Zweifelnd sah die Frau auf die zwei Pferde, die friedlich nebeneinander an einem Querbalken angebunden standen. Etwas weiter ruhte das Maultier, ein Bein ein wenig angezogen. Auf seinem Rücken waren unterschiedliche Handelswaren fest verschnürt. Huftiere, das war Beute, kein Fortbewegungsmittel!
„Gleich können wir losreiten.“ Der Franzose pfiff vergnügt eine Melodie vor sich hin, als er die Gurte erst bei einem, dann bei dem anderen Reitpferd festzurrte. Sein Bart war grau meliert, die Hautpartie um seine Augen von hunderten kleiner Fältchen durchzogen wie die Rinde einer Eiche.

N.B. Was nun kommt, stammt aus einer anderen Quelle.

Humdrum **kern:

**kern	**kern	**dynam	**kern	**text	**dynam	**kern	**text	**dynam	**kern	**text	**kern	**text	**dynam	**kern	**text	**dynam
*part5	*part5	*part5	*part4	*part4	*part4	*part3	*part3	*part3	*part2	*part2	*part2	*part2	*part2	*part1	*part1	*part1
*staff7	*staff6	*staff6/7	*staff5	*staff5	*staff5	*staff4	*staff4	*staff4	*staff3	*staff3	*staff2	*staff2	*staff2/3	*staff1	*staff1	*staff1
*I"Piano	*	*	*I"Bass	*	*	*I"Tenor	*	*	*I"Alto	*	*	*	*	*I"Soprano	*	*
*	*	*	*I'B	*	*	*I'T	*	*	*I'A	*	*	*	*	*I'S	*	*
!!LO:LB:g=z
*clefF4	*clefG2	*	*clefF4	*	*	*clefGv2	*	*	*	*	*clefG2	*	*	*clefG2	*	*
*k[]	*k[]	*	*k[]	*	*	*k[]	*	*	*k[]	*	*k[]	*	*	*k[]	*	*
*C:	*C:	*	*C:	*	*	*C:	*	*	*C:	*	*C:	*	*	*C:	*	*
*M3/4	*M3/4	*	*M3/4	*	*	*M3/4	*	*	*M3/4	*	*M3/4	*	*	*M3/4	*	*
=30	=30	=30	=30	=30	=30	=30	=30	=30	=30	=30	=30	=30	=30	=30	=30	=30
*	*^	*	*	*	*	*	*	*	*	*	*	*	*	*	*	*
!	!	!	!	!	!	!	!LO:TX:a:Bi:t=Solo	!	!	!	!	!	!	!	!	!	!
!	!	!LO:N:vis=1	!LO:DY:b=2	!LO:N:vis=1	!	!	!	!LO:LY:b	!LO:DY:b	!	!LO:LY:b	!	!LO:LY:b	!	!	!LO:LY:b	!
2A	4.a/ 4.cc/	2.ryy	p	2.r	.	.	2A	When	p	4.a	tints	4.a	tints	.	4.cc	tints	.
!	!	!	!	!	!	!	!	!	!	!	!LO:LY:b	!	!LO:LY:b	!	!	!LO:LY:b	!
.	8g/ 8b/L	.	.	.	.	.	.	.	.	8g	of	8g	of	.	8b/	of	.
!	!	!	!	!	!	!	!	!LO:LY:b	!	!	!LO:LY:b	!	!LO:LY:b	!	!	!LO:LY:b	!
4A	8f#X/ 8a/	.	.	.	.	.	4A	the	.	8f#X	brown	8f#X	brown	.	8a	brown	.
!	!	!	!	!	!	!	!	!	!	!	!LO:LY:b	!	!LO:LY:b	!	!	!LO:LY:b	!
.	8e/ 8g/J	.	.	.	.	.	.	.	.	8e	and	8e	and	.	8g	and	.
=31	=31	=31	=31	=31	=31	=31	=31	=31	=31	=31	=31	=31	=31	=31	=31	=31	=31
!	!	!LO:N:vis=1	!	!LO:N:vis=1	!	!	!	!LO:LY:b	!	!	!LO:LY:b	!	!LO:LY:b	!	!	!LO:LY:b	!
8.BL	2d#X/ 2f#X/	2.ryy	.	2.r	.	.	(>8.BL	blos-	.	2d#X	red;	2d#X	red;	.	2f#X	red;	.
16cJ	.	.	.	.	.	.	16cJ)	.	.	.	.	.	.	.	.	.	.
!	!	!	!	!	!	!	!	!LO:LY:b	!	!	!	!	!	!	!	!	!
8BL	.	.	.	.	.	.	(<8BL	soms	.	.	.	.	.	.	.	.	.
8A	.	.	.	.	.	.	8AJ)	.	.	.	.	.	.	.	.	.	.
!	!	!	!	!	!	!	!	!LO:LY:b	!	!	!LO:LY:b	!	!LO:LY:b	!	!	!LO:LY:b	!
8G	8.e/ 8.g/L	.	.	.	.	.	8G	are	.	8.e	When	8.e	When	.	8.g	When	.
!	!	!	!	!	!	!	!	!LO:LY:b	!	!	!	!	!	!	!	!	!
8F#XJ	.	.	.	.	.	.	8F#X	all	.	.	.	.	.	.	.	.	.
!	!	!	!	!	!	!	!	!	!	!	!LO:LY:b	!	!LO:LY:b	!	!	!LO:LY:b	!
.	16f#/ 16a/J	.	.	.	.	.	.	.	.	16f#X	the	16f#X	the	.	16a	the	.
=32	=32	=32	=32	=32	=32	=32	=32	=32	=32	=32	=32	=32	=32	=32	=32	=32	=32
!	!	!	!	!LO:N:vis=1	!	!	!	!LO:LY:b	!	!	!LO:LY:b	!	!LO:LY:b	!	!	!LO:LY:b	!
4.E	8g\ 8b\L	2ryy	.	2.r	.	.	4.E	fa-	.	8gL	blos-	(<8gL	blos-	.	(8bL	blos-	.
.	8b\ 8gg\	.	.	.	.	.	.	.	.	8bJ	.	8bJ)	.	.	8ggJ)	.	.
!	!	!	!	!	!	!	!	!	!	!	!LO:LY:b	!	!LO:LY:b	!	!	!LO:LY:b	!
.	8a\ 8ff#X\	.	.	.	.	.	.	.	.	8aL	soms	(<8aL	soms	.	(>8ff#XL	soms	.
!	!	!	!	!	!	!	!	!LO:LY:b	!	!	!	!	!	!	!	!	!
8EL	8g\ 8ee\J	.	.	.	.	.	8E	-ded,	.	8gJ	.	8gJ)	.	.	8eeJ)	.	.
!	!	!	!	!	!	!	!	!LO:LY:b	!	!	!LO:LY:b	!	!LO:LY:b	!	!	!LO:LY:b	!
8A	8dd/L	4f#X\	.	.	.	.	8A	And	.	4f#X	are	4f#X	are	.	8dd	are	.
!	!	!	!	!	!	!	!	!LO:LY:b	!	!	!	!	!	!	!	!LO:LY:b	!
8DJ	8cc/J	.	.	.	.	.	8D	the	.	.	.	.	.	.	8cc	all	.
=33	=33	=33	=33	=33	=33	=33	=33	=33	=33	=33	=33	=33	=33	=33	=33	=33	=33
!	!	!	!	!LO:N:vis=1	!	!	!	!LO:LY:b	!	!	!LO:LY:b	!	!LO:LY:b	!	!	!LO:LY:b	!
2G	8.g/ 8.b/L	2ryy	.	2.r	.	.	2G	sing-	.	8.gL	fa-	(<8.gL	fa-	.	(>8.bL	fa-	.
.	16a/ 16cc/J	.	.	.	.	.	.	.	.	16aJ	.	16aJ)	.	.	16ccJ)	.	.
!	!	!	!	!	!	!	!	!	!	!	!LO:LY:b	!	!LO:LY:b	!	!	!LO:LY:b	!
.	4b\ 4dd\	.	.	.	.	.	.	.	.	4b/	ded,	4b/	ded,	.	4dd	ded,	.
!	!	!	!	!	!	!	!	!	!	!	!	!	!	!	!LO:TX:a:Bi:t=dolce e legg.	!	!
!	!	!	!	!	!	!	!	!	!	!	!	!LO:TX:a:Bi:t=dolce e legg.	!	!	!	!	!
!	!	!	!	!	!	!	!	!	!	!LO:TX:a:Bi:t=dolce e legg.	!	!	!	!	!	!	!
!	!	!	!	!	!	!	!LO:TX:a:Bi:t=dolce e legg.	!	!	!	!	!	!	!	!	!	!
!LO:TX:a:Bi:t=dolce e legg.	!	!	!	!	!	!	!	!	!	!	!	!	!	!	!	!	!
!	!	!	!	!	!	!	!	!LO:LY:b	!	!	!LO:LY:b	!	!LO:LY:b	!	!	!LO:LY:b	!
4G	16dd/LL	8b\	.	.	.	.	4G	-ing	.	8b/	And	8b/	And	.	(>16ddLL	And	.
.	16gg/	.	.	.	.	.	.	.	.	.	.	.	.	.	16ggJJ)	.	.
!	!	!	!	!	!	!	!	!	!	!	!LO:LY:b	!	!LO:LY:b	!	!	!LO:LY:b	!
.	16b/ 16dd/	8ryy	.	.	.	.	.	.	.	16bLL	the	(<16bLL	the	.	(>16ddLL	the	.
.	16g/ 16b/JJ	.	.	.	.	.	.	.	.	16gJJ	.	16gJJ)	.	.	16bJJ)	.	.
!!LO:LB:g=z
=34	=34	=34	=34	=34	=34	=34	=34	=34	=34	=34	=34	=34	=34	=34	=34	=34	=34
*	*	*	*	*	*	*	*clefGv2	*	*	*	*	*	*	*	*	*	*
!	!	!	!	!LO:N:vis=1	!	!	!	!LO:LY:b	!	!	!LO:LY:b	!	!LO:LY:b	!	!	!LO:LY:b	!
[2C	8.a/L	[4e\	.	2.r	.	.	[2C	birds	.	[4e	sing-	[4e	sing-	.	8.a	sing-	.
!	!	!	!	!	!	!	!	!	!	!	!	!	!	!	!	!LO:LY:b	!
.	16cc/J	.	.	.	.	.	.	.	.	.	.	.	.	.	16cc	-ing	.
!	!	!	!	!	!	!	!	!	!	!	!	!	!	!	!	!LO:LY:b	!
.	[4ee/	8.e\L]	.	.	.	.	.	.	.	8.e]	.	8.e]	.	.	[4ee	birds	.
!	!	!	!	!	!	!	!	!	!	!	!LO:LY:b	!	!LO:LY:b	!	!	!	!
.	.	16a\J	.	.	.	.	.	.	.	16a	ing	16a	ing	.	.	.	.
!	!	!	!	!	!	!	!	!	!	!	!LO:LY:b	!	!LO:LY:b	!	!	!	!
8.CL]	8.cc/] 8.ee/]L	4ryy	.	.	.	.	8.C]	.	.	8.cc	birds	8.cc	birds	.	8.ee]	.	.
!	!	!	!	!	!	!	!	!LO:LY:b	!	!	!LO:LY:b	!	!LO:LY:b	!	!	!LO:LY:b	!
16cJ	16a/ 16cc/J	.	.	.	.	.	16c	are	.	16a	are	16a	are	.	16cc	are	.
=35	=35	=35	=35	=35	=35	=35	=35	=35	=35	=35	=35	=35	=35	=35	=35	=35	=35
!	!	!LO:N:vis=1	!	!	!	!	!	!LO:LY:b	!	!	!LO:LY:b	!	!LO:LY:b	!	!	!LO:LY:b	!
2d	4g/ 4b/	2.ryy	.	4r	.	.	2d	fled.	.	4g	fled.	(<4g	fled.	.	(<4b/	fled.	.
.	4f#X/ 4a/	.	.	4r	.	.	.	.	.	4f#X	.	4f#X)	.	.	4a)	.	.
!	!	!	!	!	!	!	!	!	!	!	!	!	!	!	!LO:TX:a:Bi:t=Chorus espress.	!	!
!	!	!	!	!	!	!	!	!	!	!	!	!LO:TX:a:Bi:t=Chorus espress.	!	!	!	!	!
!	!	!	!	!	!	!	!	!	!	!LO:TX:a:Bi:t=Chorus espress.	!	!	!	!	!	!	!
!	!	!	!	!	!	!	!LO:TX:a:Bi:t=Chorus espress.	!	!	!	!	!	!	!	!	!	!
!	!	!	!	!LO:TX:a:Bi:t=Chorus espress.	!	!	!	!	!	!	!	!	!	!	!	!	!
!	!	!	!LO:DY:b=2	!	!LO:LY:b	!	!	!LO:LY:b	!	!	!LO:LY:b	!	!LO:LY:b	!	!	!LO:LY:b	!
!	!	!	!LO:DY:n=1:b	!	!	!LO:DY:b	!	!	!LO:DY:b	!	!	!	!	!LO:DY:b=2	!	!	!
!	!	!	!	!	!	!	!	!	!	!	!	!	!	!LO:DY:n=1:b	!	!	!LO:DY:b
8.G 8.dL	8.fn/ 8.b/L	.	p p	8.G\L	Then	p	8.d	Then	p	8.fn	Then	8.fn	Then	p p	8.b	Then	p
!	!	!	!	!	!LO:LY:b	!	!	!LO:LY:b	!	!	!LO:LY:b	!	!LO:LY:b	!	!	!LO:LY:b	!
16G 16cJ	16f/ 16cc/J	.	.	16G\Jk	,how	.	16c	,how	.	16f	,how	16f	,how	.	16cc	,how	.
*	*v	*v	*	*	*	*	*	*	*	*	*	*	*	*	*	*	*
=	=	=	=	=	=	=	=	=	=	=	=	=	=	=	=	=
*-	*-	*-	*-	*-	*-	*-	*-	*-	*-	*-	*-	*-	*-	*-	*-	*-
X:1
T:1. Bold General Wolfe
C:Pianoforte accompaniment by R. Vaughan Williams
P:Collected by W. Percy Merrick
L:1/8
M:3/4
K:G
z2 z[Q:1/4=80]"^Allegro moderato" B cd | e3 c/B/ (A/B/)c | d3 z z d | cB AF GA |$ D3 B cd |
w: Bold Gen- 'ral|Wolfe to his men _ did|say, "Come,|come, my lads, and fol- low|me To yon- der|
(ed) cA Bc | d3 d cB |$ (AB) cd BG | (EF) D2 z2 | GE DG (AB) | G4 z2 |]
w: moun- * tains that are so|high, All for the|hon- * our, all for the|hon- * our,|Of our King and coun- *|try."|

Er war vor vielen Jahren in die Neue Welt gereist und zog als Händler durch das Land der Eingeborenen. Dort, wo die Nachfahren der Engländer unerwünscht waren, war er willkommen. Es wunderte sie nicht, bei seiner freundlichen Art. Er war ein angenehmerer Reisegefährte als der junge Mann aus Hamburg, der sich eingebildet hatte, sie würde seine Ehefrau werden. Sie lächelte bei dem Gedanken daran, wie sie vor wenigen Wochen mitten in der Nacht auf leisen Pfoten davongeschlichen war.
New York. Die riesige Stadt, in der Immigranten aus allen Teilen der Alten Welt ankamen, in der Hoffnung auf ein besseres Leben. Wo die Menschen in manchen Vierteln so dicht aufeinander gepfercht lebten, dass Seuchen ein leichtes Spiel hatten. Zu laut und zu dreckig im Vergleich zu ihrer Heimat. Lieber wagte sie sich auf den Rücken eines dieser lausigen Viecher, das nicht nur Stroh fraß, sondern dieses ebenfalls im Gehirn hatte.
„Wir können los. Soll ich dir beim Aufsteigen helfen?“, bot er freundlich lächelnd an. Sie schüttelte den Kopf. Ihr gefielen diese Tiere nicht. Doch sie war durchaus in der Lage, selbst hinaufzuklettern. Sie trat an den Wallach heran, zog die Augenbrauen skeptisch hoch. Das dumme Pferd erkannte nicht ihre wahre Gestalt, roch nicht die Gefahr, die sie in ihrer anderen Form umgab und ihr wie ein Schatten folgte.
Sie stellte einen Fuß in den Steigbügel, der über einem kreisförmigen Lederlappen hing, hielt sich zeitgleich am Sattelknauf fest und schwang sich auf das Reitpferd. Missmutig musterte sie das hölzerne und unverkleidete Sattelhorn. Bequem sah das Ganze nicht aus und sie wünschte sich sehnlichst, ihrer zweiten Natur freien Lauf zu lassen, die Neue Welt rennend zu erkunden. Doch das barg zu viele Gefahren. Es blieb ihr nichts anderes übrig, als einen Teil des Weges im Sattel zu verbringen.